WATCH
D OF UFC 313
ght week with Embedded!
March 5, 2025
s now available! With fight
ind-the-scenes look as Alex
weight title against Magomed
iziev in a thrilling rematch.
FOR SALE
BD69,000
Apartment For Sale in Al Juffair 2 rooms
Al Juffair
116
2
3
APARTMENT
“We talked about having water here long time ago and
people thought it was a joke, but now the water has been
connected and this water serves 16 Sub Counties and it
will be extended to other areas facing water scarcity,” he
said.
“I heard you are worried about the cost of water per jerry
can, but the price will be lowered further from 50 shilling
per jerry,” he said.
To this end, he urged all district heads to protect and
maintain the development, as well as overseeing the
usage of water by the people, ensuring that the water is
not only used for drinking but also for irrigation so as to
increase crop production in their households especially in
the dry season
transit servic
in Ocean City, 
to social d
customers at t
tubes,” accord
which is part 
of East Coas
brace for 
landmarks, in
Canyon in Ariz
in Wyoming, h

---

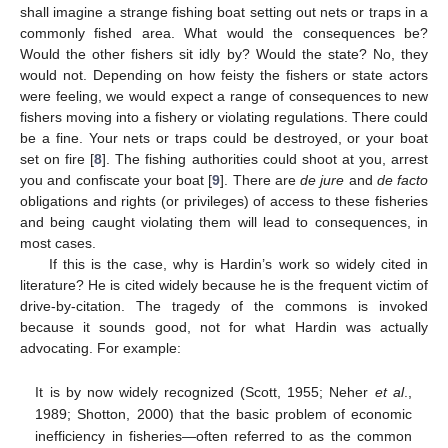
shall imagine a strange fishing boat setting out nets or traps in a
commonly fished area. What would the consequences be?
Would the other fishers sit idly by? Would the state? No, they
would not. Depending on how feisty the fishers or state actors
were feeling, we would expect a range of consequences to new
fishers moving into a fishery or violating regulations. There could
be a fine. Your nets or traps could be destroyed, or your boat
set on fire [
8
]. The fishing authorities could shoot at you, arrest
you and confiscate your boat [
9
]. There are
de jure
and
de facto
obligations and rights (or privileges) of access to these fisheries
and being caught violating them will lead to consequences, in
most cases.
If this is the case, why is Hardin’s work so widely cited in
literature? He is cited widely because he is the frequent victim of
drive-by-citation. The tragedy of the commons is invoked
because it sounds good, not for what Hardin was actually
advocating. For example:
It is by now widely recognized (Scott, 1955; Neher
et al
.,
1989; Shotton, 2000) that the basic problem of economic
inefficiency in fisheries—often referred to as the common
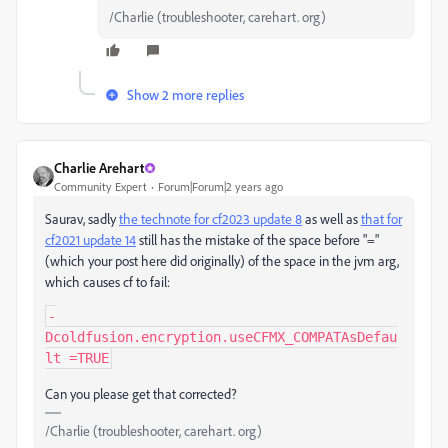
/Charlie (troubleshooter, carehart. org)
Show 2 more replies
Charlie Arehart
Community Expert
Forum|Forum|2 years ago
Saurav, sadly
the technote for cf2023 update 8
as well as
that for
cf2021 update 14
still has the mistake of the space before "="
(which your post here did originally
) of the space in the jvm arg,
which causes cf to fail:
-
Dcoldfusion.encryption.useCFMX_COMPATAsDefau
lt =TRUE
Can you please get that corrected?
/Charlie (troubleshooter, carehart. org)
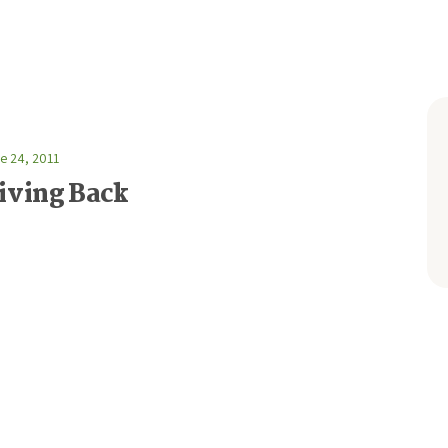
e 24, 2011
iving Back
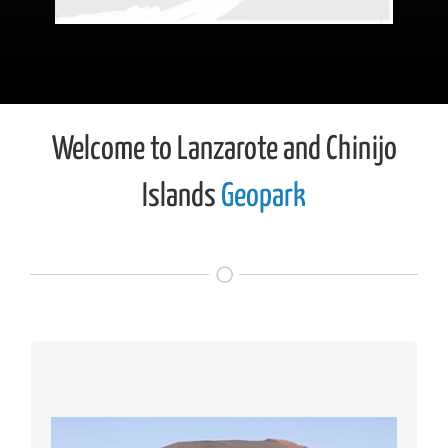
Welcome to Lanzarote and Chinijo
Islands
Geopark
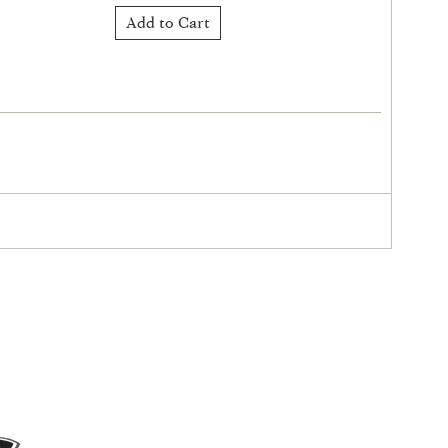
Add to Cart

---

▶ _ASSIGNMENT_
Could you show every line of the listing that holds the string "update"?

▶ _SOLVED PROBLEM_
the technote for cf2023 update 8
cf2021 update 14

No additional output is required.